Below is an example of getting and setting null and missing attributes:

>>> from fmeobjects import FMEFeature, FME_ATTR_REAL32

>>> feature = FMEFeature()
>>> feature.setAttributeNullWithType('park_area', FME_ATTR_REAL32)
>>> feature.getAttributeNullMissingAndType('park_area')
True, False, 8
>>> feature.setAttribute('raccoons', 64)
>>> feature.removeAttribute('raccoons')
>>> feature.getAttributeNullMissingAndType('raccoons')
False, True, 0
>>> feature.getAttributeNullMissingAndType('nonexistent')
False, True, 0

Working with geometry :

The FME Objects Python API has many geometry classes. The following is a simple example that constructs a 2D point and an offset 2D point, offsets the point by the offset point, fetches the new coordinates, and sets the new point to a feature in two different ways:

>>> from fmeobjects import FMEFeature, FMEPoint, FMEGeometryTools

>>> feature = FMEFeature()
>>> point = FMEPoint(10, 20)
>>> offset = FMEPoint(10, 10)
>>> point.offset(offset)
>>> point.getXYZ()
(20.0, 30.0, 0.0)
>>> feature.setGeometry(point)
>>> feature.getGeometry().getXYZ()
(20.0, 30.0, 0.0)
>>> offsetPoint = FMEGeomtryTools().offset(point, offset)
>>> offsetPoint.getXYZ()
(30.0, 40.0, 0.0)
>>> feature.setGeometry(offsetPoint)
>>> feature.getGeometry().getXYZ()
(30.0, 40.0, 0.0)

Many geometric operations are available through FMEGeometryTools. Consult their API for details.

Coordinate systems and reprojection

Coordinate systems are set at the feature level instead of the geometry level. By default, features do not have a coordinate system. To assign one, pass a coordinate system name to setCoordSys():

>>> from fmeobjects import FMEFeature, FMEPoint

>>> feature = FMEFeature()
>>> feature.setGeometry(FMEPoint(-122.842764, 49.177847))
>>> feature.setCoordSys('LL84')

When a feature has a coordinate system, it can be reprojected using reproject().
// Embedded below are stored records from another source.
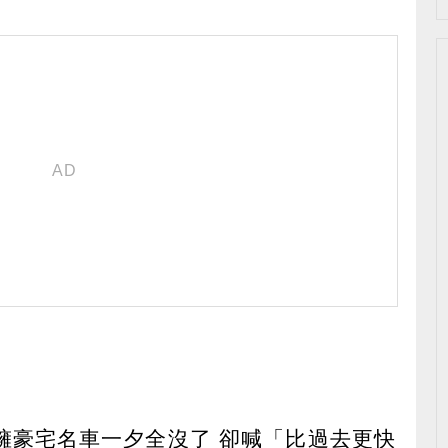
坐擁豪宅名車一夕全沒了 卻喊「比過去更快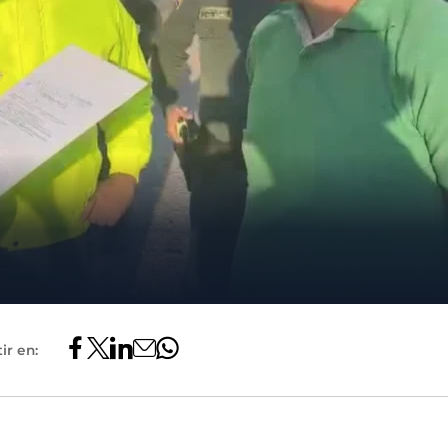
ir en: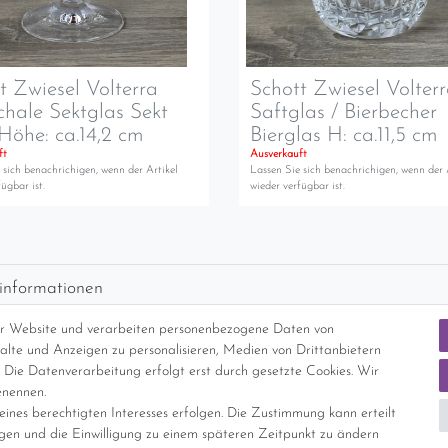
t Zwiesel Volterra
Schott Zwiesel Volter
chale Sektglas Sekt
Saftglas / Bierbecher
Höhe: ca.14,2 cm
Bierglas H: ca.11,5 cm
ft
Ausverkauft
 sich benachrichigen, wenn der Artikel
Lassen Sie sich benachrichigen, wenn der 
ügbar ist.
wieder verfügbar ist.
informationen
d per GLS (6,90 Euro) oder DHL (8,49 Euro ) inkl. MwSt. (innerhalb Deuts
er Website und verarbeiten personenbezogene Daten von
freie Lieferung ab 150 Euro Warenwert (innerhalb Deutschlands)
nhalte und Anzeigen zu personalisieren, Medien von Drittanbietern
cht Internationale Versandkosten
 Die Datenverarbeitung erfolgt erst durch gesetzte Cookies. Wir
enennen.
ines berechtigten Interesses erfolgen. Die Zustimmung kann erteilt
nterliegt gem. § 25a UStG der Differenzbesteuerung, ein Ausweis der Mehrwer
igen und die Einwilligung zu einem späteren Zeitpunkt zu ändern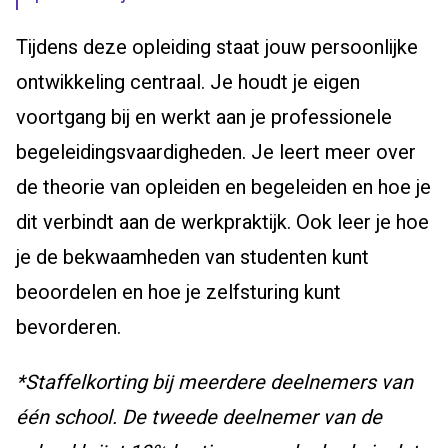
Tijdens deze opleiding staat jouw persoonlijke
ontwikkeling centraal. Je houdt je eigen
voortgang bij en werkt aan je professionele
begeleidingsvaardigheden. Je leert meer over
de theorie van opleiden en begeleiden en hoe je
dit verbindt aan de werkpraktijk. Ook leer je hoe
je de bekwaamheden van studenten kunt
beoordelen en hoe je zelfsturing kunt
bevorderen.
*
Staffelkorting bij meerdere deelnemers van
één school.
De tweede deelnemer van de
This operation is similar to the Reprojector transformer. For example:

>>> feature.reproject('SPHERICAL_MERCATOR')
>>> feature.getCoordSys()
'SPHERICAL_MERCATOR'
>>> feature.getGeometry().getXYZ()
(-13674793.936118279, 6305092.363454558, 0.0)

The FMECoordSysManager and FMEReprojector classes are available for more advanced operations with coordinate systems and reprojection.
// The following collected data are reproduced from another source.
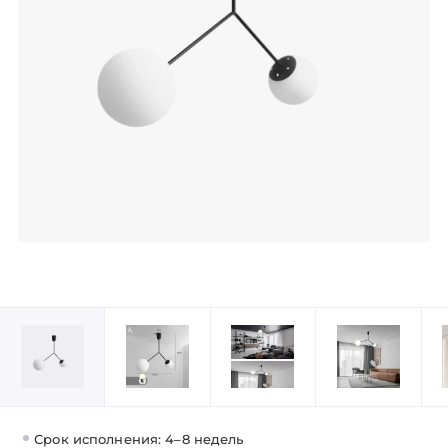
Срок исполнения: 4–8 недель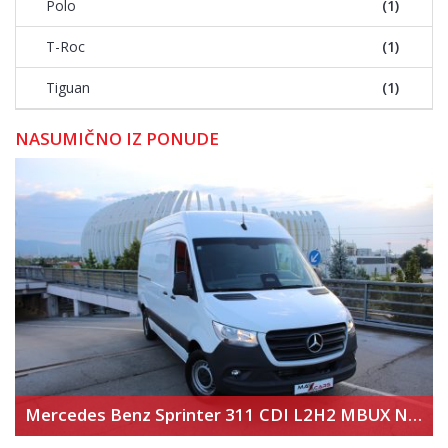
Polo
(1)
T-Roc
(1)
Tiguan
(1)
NASUMIČNO IZ PONUDE
Mercedes Benz Sprinter 311 CDI L2H2 MBUX Novi model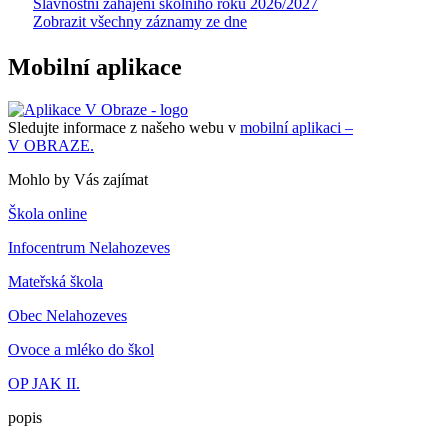
Slavnostní zahájení školního roku 2026/2027
Zobrazit všechny záznamy ze dne
Mobilní aplikace
Sledujte informace z našeho webu v
mobilní aplikaci –
V OBRAZE.
Mohlo by Vás zajímat
Škola online
Infocentrum Nelahozeves
Mateřská škola
Obec Nelahozeves
Ovoce a mléko do škol
OP JAK II.
popis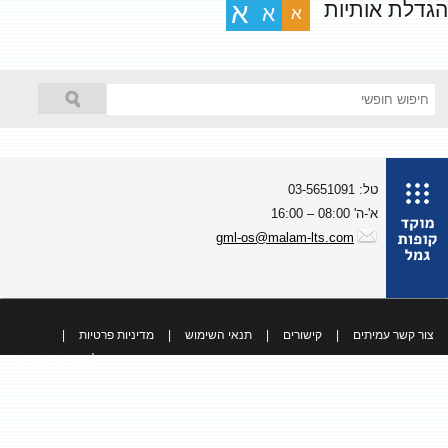
גדלת אותיות
א
א
א
טל: 03-5651091
א'-ה' 08:00 – 16:00
gml-os@malam-lts.com
צור קשר עמיתים
|
קישורים
|
תנאי השימוש
|
מדיניות פרטיות
|
כל הזכויות שמורות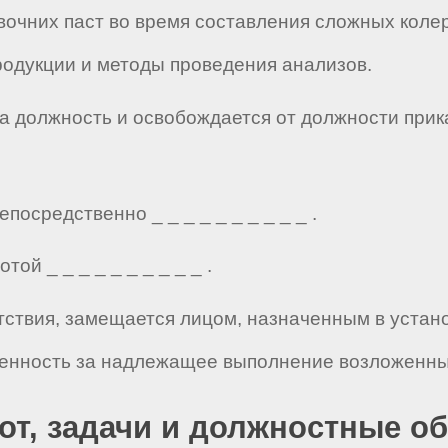
очних паст во время составления сложных колер
одукции и методы проведения анализов.
 на должность и освобождается от должности при
посредственно _ _ _ _ _ _ _ _ _ _ .
ой _ _ _ _ _ _ _ _ _ _ .
сутствия, замещается лицом, назначенным в уста
венность за надлежащее выполнение возложенных
бот, задачи и должностные о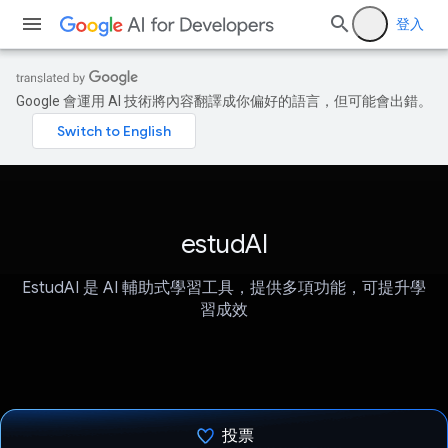
登入
Google 會運用 AI 技術將內容翻譯成你偏好的語言，但可能會出錯。
estudAI
EstudAI 是 AI 輔助式學習工具，提供多項功能，可提升學
習成效
投票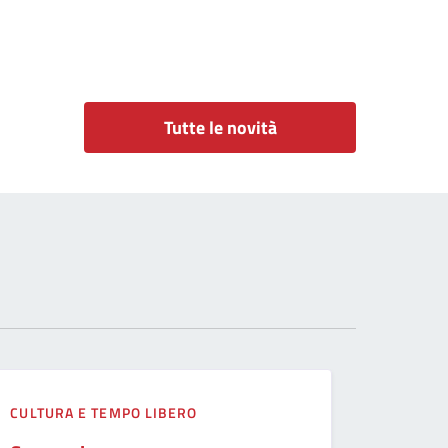
Tutte le novità
CULTURA E TEMPO LIBERO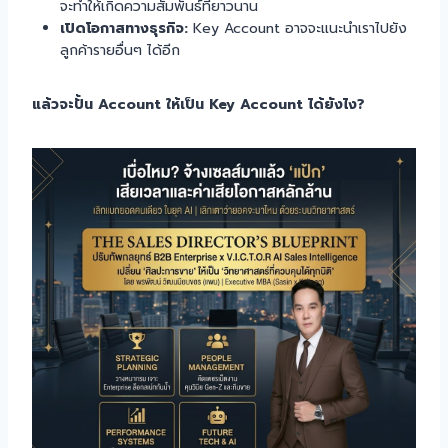
จะทำให้เกิดความสัมพันธ์ที่ยาวนาน
เปิดโอกาสทางธุรกิจ:
Key Account อาจจะแนะนำเราไปยัง
ลูกค้ารายอื่นๆ ได้อีก
แล้วจะปั้น Account ให้เป็น Key Account ได้ยังไง?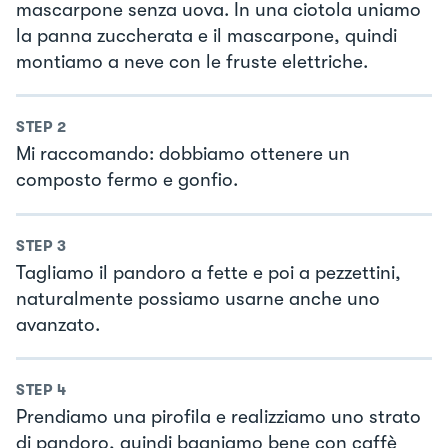
mascarpone senza uova. In una ciotola uniamo
la panna zuccherata e il mascarpone, quindi
montiamo a neve con le fruste elettriche.
STEP
2
Mi raccomando: dobbiamo ottenere un
composto fermo e gonfio.
STEP
3
Tagliamo il pandoro a fette e poi a pezzettini,
naturalmente possiamo usarne anche uno
avanzato.
STEP
4
Prendiamo una pirofila e realizziamo uno strato
di pandoro, quindi bagniamo bene con caffè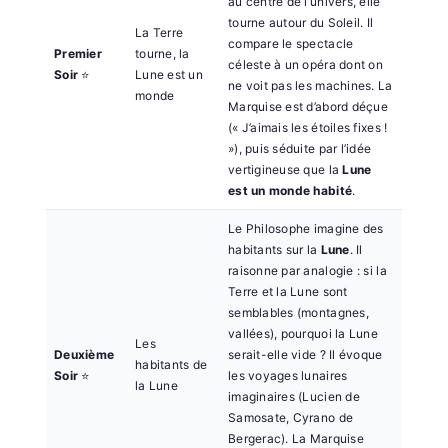
au centre de l’univers, elle
tourne autour du Soleil. Il
La Terre
compare le spectacle
Premier
tourne, la
céleste à un opéra dont on
Soir
⭐
Lune est un
ne voit pas les machines. La
monde
Marquise est d’abord déçue
(« J’aimais les étoiles fixes !
»), puis séduite par l’idée
vertigineuse que la
Lune
est un monde habité
.
Le Philosophe imagine des
habitants sur la
Lune
. Il
raisonne par analogie : si la
Terre et la Lune sont
semblables (montagnes,
vallées), pourquoi la Lune
Les
Deuxième
serait-elle vide ? Il évoque
habitants de
Soir
⭐
les voyages lunaires
la Lune
imaginaires (Lucien de
Samosate, Cyrano de
Bergerac). La Marquise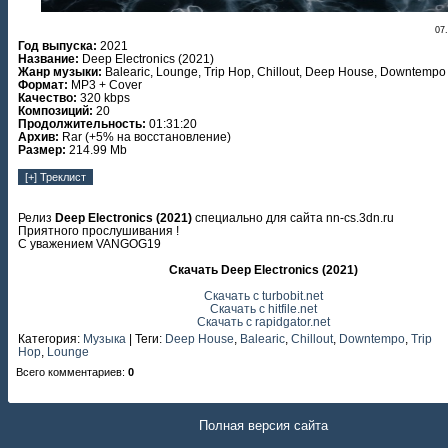
07
Год выпуска:
2021
Название:
Deep Electronics (2021)
Жанр музыки:
Balearic, Lounge, Trip Hop, Chillout, Deep House, Downtempo
Формат:
MP3 + Cover
Качество:
320 kbps
Композиций:
20
Продолжительность:
01:31:20
Архив:
Rar (+5% на восстановление)
Размер:
214.99 Mb
Релиз
Deep Electronics (2021)
специально для сайта nn-cs.3dn.ru
Приятного прослушивания !
С уважением VANGOG19
Скачать Deep Electronics (2021)
Скачать с turbobit.net
Скачать с hitfile.net
Скачать с rapidgator.net
Категория
:
Музыка
|
Теги
:
Deep House
,
Balearic
,
Chillout
,
Downtempo
,
Trip
Hop
,
Lounge
Всего комментариев
:
0
Полная версия сайта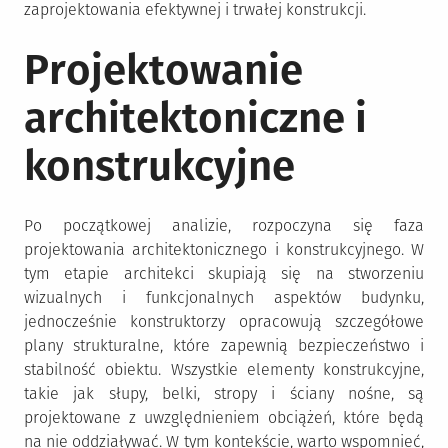
zaprojektowania efektywnej i trwałej konstrukcji.
Projektowanie
architektoniczne i
konstrukcyjne
Po początkowej analizie, rozpoczyna się faza
projektowania architektonicznego i konstrukcyjnego. W
tym etapie architekci skupiają się na stworzeniu
wizualnych i funkcjonalnych aspektów budynku,
jednocześnie konstruktorzy opracowują szczegółowe
plany strukturalne, które zapewnią bezpieczeństwo i
stabilność obiektu. Wszystkie elementy konstrukcyjne,
takie jak słupy, belki, stropy i ściany nośne, są
projektowane z uwzględnieniem obciążeń, które będą
na nie oddziaływać. W tym kontekście, warto wspomnieć,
Writing messages to the FME log

Python’s print() function can be used to log messages, but for best results in FME, use FMELogFile:

>>> from fmeobjects import FMELogFile

>>> FMELogFile().logMessageString("hello world")

If this code executed in Workbench, this immediately prints “hello world” as an informational message in the log.

Example Code

1) The example below calculates the total area of all the features processed and then outputs all the features with a new attribute containing the total area:

import fme
import fmeobjects
 
class FeatureProcessor(object):
    def __init__(self):
        self.feature_list = []
        self.total_area = 0.0
 
    def input(self, feature):
        self.feature_list.append(feature)
        self.total_area += feature.getGeometry().getArea()
 
    def close(self):
        for feature in self.feature_list:
            feature.setAttribute("total_area", self.total_area)
            self.pyoutput(feature)

    def process_group(self):
        pass